As of today, the group has delivered 490 packages of supplies, everything from soap to rice.
CORONAVIRUS HASSLES, MAGNIFIED
While a well-spent $10,000 can help stock a lot of pantries and medicine cabinets, supplies aren't easy to come by. Trinh described the process of bulk-buying as a "nightmare."
"The normal sources of where you would buy these types of items were all limiting everybody to two items at a time," she said. "And even then, they didn't necessarily have the supplies. I had to get really creative about different sources and places where you could get supplies."
For example, Trinh reached out to a friend who owns a wine shop to ask him if any of his friends who own distilleries could make hand sanitizer. (Alas, they couldn't.) She spent contacted friends in the service industry who had access to wholesalers, and managed to get a corporate account with a distributor that normally services restaurants. With so many restaurants closed, she's been able to buy surplus soap and paper.
Then, she waits. Deliveries that usually take a day or two, she said, can take a week or more to arrive.
The next challenge is putting the packages together.
SEACA's office, on Broadway, in the heart of Chinatown, can normally hold 20 to 25 people; but with social distancing, the maximum number is four. "We're physically constrained by the number of people we can have in our office helping assemble packages," she said, laughing. "I spend a lot of time yelling at people: Six feet! Six feet!'"
Then there are deliveries: Knock, set package down, step back from the door, and make sure the recipient opens it.
Trinh knows she can't prevent transmission of the coronavirus. But, she told me, by practicing the social distancing guidelines and taking preventive measures such as wearing scarfs as masks, "We can minimize exposure and risk."

One recipient of a SEACA care package over the weekend was Sharon Cheung, a 74-year-old who lives alone in a low-income apartment in Chinatown. By phone, she told me her rent just went up $40, to $743. For a senior living on about $960 a month of social security, the increase is burdensome.
She told me the social security agency rejected her disability benefit application recently; the agency believes that her disability is temporary. Cheung said she wants to appeal. But government agencies are closed and she doesn't have a computer, so all she can do is send registered letters and hope for the best.
The package of basics from SEACA won't solve all her problems, she said, but she found it heartening to know she's not alone, or forgotten.
"It's not about how much help I get with this package of supplies," she told me in Mandarin. "It makes me feel there is still some warmness in the world."
Mei Wong, who is 68 years old, told me she felt equally grateful.

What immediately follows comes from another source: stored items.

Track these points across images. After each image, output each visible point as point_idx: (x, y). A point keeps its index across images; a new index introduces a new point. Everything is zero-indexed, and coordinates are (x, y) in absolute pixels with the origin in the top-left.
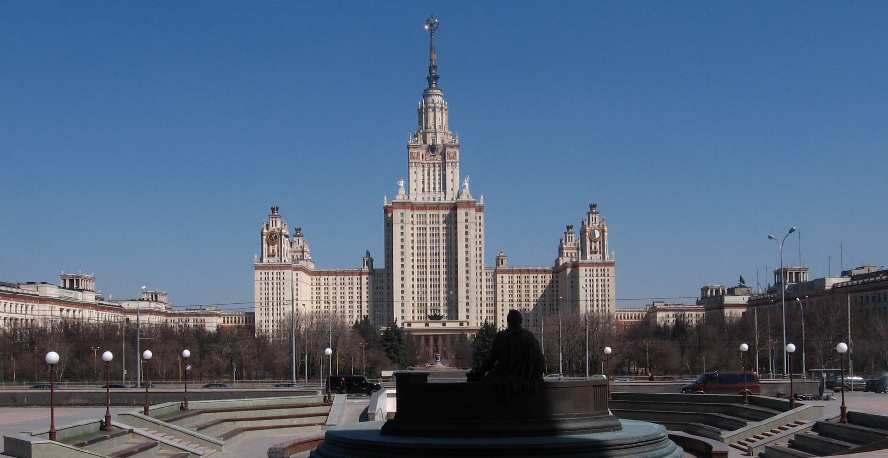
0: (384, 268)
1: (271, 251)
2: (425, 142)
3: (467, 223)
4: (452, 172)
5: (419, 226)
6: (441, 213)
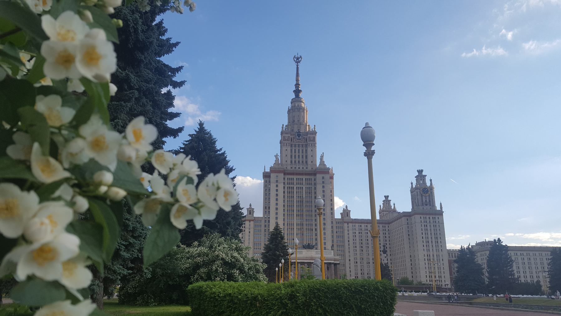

Wong is one of six residents in a five-bedroom house in Chinatown, with a shared kitchen and bathroom. Speaking in Mandarin, Wong told me the house is dirty, and she often gets bitten by bugs. She was an active community member who used to participate in many events held by CCED, SEACA's partner organization. But COVID-19 put a stop to that, and she's been holed up for weeks, with no TV and poor radio reception. Still, she said, the package was a welcome gift.
"Being positive is helpful to fight against the virus," Wong said.
NO END IN SIGHT
Trinh told me the group has raised more than $10,000 in donations since it launched on March 20.
It won't be hard to find ways to spend the money. She told me she's hearing about a lot of families in Chinatown and Lincoln Heights losing their sources of income as the U.S. plunges into what could be record-high unemployment.
"My heart is warmed by the outpouring of volunteer support and donations and people who are wanting to step up during this time," she told me. "It's scary for everybody."